▶ **PROVIDED TEXT**:
ALBANY — An anti-gambling group has filed a lawsuit seeking to declare daily fantasy sports games unconstitutional in New York.
The group, Stop Predatory Gambling, contended that daily fantasy sports clearly are a form of gambling not authorized by the state constitution and that Gov. Andrew M. Cuomo and legislators illegally bypassed the constitution when enacting a DFS law earlier this year.
Further, the game said that lawmakers have “misrepresented” the games — in which fans can win money based on the performance of professional athletes in football, baseball and other sports — as a game of skill, when it is, in fact, a game of chance.
The distinction is important because the state Constitution bans games of chance unless specifically authorized, such as the lottery and horse racing.
A spokesman for the largest daily fantasy sports businesses said opponents “have no case” because the law was enacted properly.
Anti-gambling advocates said daily fantasy sports exploit the addicted and the financially desperate.
“Daily fantasy sports gambling is a huge rip-off for all citizens, whether you gamble or not,” said Les Bernal, director of Stop Predatory Gambling. The lawsuit was filed in state Supreme Court in Albany.

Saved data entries
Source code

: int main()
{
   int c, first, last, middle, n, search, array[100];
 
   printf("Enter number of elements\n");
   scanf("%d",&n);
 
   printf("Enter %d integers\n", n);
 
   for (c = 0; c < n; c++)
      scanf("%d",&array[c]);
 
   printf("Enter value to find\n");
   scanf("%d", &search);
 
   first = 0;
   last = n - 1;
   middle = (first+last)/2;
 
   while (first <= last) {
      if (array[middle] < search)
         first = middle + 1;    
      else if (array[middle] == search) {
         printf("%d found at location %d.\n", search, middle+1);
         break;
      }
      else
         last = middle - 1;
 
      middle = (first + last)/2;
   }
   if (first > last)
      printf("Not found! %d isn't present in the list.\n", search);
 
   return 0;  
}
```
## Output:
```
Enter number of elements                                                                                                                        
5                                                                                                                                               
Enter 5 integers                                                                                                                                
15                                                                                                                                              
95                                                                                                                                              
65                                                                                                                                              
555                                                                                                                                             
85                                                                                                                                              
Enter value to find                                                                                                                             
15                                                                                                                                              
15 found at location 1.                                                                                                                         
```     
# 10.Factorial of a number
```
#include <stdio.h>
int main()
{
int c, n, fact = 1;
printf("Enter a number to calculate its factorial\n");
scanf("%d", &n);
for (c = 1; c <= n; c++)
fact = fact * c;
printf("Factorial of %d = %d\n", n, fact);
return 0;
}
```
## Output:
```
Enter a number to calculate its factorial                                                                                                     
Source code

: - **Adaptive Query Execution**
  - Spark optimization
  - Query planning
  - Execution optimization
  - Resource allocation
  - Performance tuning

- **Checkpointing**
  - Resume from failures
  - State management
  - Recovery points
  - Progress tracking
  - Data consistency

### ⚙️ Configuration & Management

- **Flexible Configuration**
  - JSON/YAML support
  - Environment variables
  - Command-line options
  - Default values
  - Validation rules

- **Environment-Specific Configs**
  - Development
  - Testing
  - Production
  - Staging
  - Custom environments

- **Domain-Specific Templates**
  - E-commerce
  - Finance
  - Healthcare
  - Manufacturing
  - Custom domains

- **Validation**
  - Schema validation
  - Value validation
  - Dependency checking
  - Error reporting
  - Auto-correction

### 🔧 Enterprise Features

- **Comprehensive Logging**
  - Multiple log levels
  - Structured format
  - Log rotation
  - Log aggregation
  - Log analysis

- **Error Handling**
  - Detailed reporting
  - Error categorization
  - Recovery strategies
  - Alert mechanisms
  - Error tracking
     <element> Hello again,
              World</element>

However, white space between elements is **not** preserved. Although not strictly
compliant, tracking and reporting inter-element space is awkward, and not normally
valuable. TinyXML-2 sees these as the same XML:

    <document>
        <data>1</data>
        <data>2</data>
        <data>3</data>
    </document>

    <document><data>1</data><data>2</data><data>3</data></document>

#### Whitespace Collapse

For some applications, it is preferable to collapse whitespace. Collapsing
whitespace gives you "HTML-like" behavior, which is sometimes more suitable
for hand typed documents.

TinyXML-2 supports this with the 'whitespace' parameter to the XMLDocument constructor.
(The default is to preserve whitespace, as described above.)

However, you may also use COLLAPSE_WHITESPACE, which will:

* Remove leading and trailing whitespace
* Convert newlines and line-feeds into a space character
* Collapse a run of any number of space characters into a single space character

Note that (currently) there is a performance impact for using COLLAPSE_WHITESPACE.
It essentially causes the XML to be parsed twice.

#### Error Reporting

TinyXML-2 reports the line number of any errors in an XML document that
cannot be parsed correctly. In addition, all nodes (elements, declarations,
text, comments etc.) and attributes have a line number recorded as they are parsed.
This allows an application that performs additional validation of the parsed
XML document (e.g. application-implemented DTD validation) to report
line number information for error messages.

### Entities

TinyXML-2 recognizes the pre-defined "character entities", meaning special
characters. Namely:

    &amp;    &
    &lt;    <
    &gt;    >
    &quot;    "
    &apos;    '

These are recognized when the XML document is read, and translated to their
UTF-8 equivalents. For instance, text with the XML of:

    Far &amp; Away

▶ **EXERCISE DETAILS**:
Copy the news report on the fantasy sports lawsuit word for word from "A spokesman for" to "Court in Albany.".

▶ **RESPONSE**:
A spokesman for the largest daily fantasy sports businesses said opponents “have no case” because the law was enacted properly.
Anti-gambling advocates said daily fantasy sports exploit the addicted and the financially desperate.
“Daily fantasy sports gambling is a huge rip-off for all citizens, whether you gamble or not,” said Les Bernal, director of Stop Predatory Gambling. The lawsuit was filed in state Supreme Court in Albany.